Bewijsoverweging ten aanzien van feit 7
Op basis van voornoemde bewijsmiddelen acht de rechtbank wettig en overtuigend bewezen dat verdachte zich schuldig heeft gemaakt aan schennis van de eerbaarheid, zoals onder feit 7 ten laste is gelegd.
Het standpunt van de verdediging dat verdachte zich niet opzettelijk oneerbaar heeft gedragen, wordt weerlegd door het op ambtseed opgemaakte proces-verbaal. Er bestaat geen enkele reden om te twijfelen aan de juistheid van voornoemd proces-verbaal. De verklaring van verdachte dat hij aan het wildplassen was, is in strijd met de specifiek omschreven feitelijke bevindingen van de verbalisant en wordt dan ook als onjuist terzijde geschoven.
Vrijspraak feiten 1 tot en met 6
Verdachte wordt onder feit 1 tot en met 6 verweten dat hij de eerbaarheid van de aangeefsters heeft aangerand en op openbare plaatsen schennis van de eerbaarheid heeft gepleegd ten overstaan van de aangeefsters.
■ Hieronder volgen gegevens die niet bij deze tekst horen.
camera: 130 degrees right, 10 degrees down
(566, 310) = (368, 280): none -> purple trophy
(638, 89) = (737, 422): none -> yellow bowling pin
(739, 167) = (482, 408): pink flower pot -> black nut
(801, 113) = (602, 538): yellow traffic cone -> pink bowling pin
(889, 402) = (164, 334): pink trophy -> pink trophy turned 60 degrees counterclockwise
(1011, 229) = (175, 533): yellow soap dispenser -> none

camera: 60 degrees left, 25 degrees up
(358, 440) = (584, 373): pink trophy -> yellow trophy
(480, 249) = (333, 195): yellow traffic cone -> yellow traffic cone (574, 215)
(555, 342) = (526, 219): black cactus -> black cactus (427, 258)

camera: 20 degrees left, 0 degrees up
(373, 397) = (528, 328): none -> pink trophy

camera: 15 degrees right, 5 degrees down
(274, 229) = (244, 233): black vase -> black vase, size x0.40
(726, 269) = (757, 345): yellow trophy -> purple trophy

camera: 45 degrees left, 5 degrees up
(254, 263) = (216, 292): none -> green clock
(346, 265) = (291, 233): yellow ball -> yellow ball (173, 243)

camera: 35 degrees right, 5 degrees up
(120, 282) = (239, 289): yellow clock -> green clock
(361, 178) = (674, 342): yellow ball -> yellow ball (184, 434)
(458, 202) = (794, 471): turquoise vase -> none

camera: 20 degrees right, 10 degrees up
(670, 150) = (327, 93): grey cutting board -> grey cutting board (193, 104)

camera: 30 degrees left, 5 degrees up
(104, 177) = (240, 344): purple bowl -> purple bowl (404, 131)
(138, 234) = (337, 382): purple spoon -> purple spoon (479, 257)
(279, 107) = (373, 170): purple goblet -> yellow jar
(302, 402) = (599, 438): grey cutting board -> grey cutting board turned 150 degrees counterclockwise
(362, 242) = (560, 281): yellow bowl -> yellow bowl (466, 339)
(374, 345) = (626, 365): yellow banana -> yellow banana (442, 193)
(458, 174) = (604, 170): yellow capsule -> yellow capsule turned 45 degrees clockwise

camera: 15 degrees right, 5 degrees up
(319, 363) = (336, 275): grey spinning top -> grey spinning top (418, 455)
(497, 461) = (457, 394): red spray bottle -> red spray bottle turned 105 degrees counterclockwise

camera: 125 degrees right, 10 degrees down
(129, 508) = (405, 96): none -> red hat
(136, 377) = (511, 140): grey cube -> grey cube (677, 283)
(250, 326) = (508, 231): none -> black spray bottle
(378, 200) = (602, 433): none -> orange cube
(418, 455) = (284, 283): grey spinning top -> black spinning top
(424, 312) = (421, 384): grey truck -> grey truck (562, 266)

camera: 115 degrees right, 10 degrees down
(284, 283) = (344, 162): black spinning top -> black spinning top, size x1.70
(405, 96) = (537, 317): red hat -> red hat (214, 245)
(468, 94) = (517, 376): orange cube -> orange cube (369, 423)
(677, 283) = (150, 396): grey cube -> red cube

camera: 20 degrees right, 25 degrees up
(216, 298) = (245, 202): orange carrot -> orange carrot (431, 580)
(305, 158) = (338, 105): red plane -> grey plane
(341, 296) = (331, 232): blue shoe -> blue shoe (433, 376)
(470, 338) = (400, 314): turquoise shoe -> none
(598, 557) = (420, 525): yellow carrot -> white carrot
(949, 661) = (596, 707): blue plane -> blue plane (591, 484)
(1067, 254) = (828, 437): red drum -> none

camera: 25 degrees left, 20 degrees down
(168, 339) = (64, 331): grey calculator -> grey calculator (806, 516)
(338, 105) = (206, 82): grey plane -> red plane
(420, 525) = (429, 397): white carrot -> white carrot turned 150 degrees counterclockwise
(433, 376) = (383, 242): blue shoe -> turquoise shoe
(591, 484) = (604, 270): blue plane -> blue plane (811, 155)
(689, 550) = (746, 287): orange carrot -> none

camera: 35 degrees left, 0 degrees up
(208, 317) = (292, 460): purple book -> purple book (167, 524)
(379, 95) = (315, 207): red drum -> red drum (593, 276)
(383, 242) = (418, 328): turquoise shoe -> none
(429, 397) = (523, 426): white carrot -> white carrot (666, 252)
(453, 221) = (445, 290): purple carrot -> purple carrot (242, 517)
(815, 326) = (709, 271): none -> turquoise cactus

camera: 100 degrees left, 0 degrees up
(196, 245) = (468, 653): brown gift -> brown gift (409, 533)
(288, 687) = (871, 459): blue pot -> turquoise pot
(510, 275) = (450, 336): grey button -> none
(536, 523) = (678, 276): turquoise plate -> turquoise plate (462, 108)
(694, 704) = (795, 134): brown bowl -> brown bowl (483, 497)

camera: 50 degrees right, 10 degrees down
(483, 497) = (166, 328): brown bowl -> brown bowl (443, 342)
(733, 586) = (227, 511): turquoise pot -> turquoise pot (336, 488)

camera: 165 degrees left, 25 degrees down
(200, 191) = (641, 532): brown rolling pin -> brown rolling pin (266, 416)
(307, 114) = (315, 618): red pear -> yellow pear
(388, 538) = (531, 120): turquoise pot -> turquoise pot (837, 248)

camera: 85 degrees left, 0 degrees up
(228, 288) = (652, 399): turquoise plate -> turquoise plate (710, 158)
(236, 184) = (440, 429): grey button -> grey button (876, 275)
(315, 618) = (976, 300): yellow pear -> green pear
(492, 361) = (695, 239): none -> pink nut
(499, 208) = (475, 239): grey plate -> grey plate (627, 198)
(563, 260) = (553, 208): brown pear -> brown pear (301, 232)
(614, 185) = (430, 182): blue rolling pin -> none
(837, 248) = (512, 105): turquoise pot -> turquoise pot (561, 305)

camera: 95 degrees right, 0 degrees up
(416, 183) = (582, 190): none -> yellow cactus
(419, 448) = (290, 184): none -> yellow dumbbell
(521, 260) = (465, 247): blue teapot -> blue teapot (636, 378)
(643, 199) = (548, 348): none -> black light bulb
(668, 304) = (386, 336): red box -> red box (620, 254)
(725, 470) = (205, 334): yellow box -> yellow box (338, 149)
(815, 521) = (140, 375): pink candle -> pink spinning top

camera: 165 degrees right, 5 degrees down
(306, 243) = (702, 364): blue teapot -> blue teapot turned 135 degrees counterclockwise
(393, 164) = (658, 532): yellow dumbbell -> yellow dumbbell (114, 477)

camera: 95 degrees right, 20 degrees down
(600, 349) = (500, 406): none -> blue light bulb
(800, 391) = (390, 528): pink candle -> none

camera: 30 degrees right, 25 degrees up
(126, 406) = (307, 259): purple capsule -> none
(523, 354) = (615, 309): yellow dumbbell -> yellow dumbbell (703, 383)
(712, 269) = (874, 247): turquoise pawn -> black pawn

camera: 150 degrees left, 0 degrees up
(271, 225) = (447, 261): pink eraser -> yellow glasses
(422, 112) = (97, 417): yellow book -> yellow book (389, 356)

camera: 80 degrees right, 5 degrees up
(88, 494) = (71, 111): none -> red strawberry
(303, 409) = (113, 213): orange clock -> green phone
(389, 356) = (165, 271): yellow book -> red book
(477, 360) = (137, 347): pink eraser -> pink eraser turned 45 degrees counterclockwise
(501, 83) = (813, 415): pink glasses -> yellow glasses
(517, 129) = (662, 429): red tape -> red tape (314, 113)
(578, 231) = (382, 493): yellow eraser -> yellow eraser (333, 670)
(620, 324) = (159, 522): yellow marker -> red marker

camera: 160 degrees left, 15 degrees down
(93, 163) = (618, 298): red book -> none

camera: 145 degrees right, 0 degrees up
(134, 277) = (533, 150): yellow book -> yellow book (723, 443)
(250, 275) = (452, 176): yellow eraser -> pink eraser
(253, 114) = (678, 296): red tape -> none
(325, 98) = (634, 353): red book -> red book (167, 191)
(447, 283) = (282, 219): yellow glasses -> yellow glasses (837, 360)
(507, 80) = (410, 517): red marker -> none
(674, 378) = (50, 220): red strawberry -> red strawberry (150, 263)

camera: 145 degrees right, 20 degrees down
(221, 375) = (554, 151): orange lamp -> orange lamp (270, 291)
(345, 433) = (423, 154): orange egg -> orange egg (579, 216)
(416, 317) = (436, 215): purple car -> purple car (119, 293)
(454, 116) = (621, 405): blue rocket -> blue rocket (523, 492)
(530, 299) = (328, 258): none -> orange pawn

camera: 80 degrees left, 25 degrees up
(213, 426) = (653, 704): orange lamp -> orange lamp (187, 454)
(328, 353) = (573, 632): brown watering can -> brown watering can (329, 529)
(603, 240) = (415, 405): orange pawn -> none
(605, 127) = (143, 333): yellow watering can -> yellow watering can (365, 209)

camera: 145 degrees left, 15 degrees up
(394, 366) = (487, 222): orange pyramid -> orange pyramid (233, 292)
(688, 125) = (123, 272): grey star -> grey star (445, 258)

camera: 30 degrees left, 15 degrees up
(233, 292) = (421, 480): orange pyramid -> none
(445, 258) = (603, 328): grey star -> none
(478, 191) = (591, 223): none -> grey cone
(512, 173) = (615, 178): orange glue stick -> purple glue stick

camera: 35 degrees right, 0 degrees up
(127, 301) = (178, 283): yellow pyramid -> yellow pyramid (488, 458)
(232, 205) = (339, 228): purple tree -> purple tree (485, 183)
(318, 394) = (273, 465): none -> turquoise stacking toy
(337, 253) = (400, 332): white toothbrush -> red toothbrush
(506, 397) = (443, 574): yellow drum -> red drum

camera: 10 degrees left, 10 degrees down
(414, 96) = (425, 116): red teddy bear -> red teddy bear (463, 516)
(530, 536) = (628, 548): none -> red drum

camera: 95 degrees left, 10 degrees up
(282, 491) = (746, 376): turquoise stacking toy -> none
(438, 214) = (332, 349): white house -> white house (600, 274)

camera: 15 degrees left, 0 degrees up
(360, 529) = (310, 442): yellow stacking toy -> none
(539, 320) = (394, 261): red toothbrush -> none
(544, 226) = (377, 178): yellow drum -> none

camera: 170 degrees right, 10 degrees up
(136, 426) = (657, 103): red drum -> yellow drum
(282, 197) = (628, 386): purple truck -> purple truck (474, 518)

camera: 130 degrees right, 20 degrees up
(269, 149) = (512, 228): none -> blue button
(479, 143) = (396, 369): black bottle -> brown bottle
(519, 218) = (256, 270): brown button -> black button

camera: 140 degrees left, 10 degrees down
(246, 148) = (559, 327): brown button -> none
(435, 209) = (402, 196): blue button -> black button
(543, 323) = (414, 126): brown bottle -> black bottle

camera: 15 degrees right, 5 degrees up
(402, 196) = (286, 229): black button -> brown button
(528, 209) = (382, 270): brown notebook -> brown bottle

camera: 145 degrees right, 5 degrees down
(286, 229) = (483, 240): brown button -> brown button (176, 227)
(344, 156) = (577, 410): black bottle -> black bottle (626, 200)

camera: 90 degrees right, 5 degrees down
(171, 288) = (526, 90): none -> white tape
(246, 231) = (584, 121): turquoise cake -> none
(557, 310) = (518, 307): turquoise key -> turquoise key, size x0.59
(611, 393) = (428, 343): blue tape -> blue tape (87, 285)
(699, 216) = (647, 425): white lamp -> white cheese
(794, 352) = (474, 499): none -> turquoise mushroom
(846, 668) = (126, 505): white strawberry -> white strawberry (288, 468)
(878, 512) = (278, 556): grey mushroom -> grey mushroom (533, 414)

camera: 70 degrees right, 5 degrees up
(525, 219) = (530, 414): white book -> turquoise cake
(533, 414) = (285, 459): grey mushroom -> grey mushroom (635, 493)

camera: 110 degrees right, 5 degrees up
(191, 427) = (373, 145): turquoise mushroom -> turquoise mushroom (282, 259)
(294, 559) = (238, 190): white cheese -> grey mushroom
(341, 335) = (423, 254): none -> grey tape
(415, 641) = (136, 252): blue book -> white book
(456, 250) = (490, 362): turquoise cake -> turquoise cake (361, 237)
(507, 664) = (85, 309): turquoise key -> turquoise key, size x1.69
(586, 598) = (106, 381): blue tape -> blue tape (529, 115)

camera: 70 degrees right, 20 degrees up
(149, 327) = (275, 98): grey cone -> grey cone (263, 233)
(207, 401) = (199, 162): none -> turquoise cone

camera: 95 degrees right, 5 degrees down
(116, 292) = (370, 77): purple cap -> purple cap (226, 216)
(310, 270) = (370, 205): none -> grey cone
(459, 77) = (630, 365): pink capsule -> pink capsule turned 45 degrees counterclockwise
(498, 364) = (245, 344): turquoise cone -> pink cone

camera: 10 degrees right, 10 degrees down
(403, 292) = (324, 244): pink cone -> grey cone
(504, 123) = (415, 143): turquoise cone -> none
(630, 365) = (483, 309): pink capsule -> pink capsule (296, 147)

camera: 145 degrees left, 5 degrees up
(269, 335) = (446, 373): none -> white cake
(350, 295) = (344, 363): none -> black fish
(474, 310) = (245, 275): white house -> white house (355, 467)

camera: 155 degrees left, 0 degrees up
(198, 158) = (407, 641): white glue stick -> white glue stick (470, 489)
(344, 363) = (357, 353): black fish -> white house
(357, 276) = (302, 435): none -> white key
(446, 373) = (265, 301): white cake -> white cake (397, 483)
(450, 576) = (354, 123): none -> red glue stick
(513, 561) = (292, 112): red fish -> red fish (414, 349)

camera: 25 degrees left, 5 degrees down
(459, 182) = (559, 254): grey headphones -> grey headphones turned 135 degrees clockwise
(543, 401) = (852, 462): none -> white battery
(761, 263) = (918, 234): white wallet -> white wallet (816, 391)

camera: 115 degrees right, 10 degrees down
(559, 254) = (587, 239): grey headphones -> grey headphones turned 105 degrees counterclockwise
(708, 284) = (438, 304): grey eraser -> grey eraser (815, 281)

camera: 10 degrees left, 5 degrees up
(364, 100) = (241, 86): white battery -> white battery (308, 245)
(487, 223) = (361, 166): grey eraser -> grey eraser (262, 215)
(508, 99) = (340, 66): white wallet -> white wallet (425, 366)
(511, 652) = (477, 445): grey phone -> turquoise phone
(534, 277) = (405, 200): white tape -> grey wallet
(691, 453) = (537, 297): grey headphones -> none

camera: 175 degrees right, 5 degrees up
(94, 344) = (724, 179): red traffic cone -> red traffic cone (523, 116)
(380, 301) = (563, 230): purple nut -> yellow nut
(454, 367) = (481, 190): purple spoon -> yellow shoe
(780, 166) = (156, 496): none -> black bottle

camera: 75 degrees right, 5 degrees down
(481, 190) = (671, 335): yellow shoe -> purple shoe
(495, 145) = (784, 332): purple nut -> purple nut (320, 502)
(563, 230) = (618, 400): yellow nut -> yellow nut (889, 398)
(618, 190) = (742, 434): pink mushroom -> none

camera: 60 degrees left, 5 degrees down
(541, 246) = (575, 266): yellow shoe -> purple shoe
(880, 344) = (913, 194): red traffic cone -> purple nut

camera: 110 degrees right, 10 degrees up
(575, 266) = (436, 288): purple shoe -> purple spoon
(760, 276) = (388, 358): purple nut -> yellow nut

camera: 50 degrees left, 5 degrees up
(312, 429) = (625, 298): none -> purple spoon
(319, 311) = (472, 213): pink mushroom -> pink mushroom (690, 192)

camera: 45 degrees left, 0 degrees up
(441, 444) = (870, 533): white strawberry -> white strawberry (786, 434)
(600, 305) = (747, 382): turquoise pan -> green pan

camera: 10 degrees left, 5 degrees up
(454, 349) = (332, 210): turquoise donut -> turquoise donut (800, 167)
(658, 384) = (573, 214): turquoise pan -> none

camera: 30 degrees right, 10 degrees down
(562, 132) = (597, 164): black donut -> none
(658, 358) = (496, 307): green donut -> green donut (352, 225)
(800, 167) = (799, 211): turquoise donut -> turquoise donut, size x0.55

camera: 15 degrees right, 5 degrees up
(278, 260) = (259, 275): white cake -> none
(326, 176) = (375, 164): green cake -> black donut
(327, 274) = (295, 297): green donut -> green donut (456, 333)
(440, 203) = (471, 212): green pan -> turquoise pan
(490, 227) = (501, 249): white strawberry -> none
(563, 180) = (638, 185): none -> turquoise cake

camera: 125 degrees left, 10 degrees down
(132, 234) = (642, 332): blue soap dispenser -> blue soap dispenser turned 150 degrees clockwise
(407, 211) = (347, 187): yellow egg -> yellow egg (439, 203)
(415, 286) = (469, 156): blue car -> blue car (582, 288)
Ten aanzien van voornoemde feiten bestaat het bewijs ten aanzien van de dader steeds slechts uit een enkele verklaring afgelegd door de aangeefsters. Volgens het tweede lid van artikel 342 van het Wetboek van Strafvoerding (Sv) kan het bewijs dat de verdachte het ten laste gelegde feit heeft begaan, door de rechter niet uitsluitend worden aangenomen op de verklaring van één getuige. Deze bepaling strekt ter waarborging van de deugdelijkheid van de bewijsbeslissing, in die zin dat zij de rechter verbiedt tot een bewezenverklaring te komen ingeval de door één getuige gereleveerde feiten en omstandigheden op zichzelf staan en onvoldoende steun vinden in ander bewijsmateriaal.
De rechtbank stelt vast dat de aangiften van de feiten 1 tot en met 6 onvoldoende worden ondersteund door ander bewijs. Volgens de jurisprudentie van de Hoge Raad is het toegelaten om bewijsmiddelen die ten grondslag liggen aan soortgelijke feiten die bewezen zijn geacht, als ondersteunend bewijs te gebruiken. Daarbij moet het gaan om bewijsmateriaal van die andere feiten dat op essentiële punten belangrijke overeenkomsten vertoont met het bewijsmateriaal van het te bewijzen feit.
Naar het oordeel van de rechtbank is in deze zaak echter niet voldaan aan de vereisten voor het gebruik van schakelbewijs. Er bestaat onvoldoende verband tussen het bewijsmateriaal dat heeft geleid tot de bewezenverklaring van feit 7 enerzijds en de verklaringen van de aangeefsters ten aanzien van feit 1 tot en met 6 anderzijds. De rechtbank wijst op het verschil in de modus operandi tussen feit 7 ten opzichte van feit 1 tot en met 6. Ten eerste komt het type slachtoffer niet overeen. De feiten 1 tot en met 6 zijn gepleegd ten overstaan of ten aanzien van jonge vrouwen, hetgeen niet het geval is bij feit 7, waar het slachtoffer een man was. Daarnaast zijn de aangeefsters van de feiten 1 tot en met 4 en van feit 6 vastgepakt of aangeraakt of is daartoe een poging gedaan. Een dergelijke gedraging heeft verdachte niet verricht ten aanzien van de verbalisant.
De signalementen die de aangeefsters hebben gegeven betreffen verder te algemene uiterlijke kenmerken om verdachte daaraan te linken. De specifieke kenmerken van de dader waarover aangeefsters [slachtoffer 3] en [aangeefster] hebben verklaard (een baard, respectievelijk een baardje van een aantal dagen), matchen daarnaast niet met verdachte. Daarbij komt dat verdachte diverse zeer opvallende en zichtbare tatoeages heeft, zowel in zijn hals als op zijn handen, die niet door de aangeefsters zijn opgemerkt. Aangeefster [slachtoffer 1] heeft weliswaar een streep op de onderrug van de dader als onderdeel van een tatoeage beschreven en hoewel verdachte ook een tatoeage op zijn onderrug heeft, acht de rechtbank dit enkele gegeven onvoldoende kenmerkend.
Al met al is de rechtbank van oordeel dat er onvoldoende wettig bewijs is om tot een bewezenverklaring van de onder 1 tot en met 6 ten laste gelegde feiten te komen. Verdachte zal daarom van deze feiten worden vrijgesproken.